Charles Marrow
Head of Center of Excellence - Embedded Device Security
January 28, 2022

IEC/ANSI 62443 Example 3 Medical devices OT IoT Cloud Infrastructure

Example xml:

Example Scenario: 
This extensive example provides a detailed overview of how a typical hospital gas supply control system, IoMT (Internet of Medical Things) and Cloud infrastructure are critical aspects of the architecture. The gas supply control system is a fundamental critical service for the hospital. The OT (Operational Technology) and patient monitoring system may well provide a back door to access the network by an unauthorized actor. This motive stresses that an essential activity is to threat model the entire architecture, exposing any weaknesses and hence identify and apply the necessary controls.  In the case where all system devices use the same core network this poses a threat to exploitation of a weak element in the network to gain access to the critical component. 

Critically analyse the entire attack surface of an existing gas supply control system & remote patient monitoring system architecture within the IEC/ ANSI 62443 standards framework. Identification of any overlapping system weaknesses may be exploited to gain access to adjacent systems on the network. Threats and Control requirements related to the OT and IoMT cloud deployment model can then be established.
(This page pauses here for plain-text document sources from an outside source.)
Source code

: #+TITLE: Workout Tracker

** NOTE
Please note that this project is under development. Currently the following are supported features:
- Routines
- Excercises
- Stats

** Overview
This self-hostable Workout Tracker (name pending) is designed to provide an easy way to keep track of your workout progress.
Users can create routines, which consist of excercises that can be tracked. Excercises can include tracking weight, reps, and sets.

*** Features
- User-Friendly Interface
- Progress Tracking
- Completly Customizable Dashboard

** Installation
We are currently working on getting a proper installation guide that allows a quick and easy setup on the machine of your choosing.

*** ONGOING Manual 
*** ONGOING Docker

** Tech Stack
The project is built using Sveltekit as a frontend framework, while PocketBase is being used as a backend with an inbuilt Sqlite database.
  1. Select the required SL (Security Level) Trustzone for the gas supply control system: IEC/ ANSI 62443-sl2
  2. Select and place the required components as per the existing system architecture and allocate accordingly in the SL-2 Trustzone
  3. Define the IoMT device architecture within the boundaries of the Hospital network area and related application services. 
  4. Select the appropriate trustzone and place these IoMT components and services there.
  5. Define the applicable cloud components and services related to the patient monitoring system and allocate them in a private, hybrid or public cloud trustzone.
  6. Once the threat model has been updated, the threats and countermeasures will automatically be generated. Then move to the countermeasures tab to review the applicable controls for the entire system. 
  7. Controls can then be managed on a component or service basis if required.


Architecture IEC/ANSI

Threat Model Output:

374 Threats have been imported to the threat model in total with the vast majority of the threats associated with the gas supply control system, a brief summary of total threats per component is shown in the table below:

 Area Total Threat Count
Cloud 29
Gas Supply Control System 318
Patient Monitoring Zone 27
 Grand Toal  374

472 countermeasures and controls have been defined, again with the majority of these in the gas supply control system area. A brief summary of total controls per area is shown in the table below:

 Area Total Threat Count
Cloud 50
Gas Supply Control System 385
Patient Monitoring Zone 37
 Grand Toal  472

Risk countermeasure and weakness summary graphs:

Risk countermeasure

In IriusRisk, these countermeasures include the detailed description of how they should be implemented as well as their implementation status. This supports the user, developer or engineer with the implementation of each individual security control down to a component level or the systems can be dealt with by area. All seven foundation requirements from the IEC/ ANSI 62443 standard are observed in the threat model as well security aspects related to the remote cloud IoMT dedicated services:

Cloud Component Threat ~ Control Relation

Component: IoT Core

 Threat Name Inh.Risk State Control name Status Res.risk Proj.Risk
Use case: SL2 - Common - CR2.11            
 An adversary compromises a system  without knowing when he compromised it.  High  Expose  Assets shall provide the capability to create timestamps that are synchronized with a system wide time source  Recommended  High High 
       Assets shall provide the capability to create timestamps (including date and time) for use in audit records.  Recommended  High High 

Patient Monitoring Zone Component Threat ~ Control Relation

Component: MQTT Client

 Threat Name Inh.Risk State Control name Status Res.risk Proj.Risk
Use case: Authentication and Authorization            
An attacker can simulate a fake application to send commands to the MQTT client  High  Expose Enforce Application ID validation in the MQTT client  Recommended  High High 
 Attackers can extract authentication credentials from the client and use them to log in to the MQTT broker  High   Expose Use hardware security solutions to protect sensitive information on IoT devices  Recommended  High High 

This example shows how IriusRisk can be used to quickly and easily determine what the specific countermeasures for a given Security Level should be; and the importance of including the critical infrastructure, local equipment or devices in the threat model during the design or risk assessment phases. Without going into fine detail this example also demonstrates the importance of considering the entire network infrastructure for critical services, not just the individual components or isolated systems.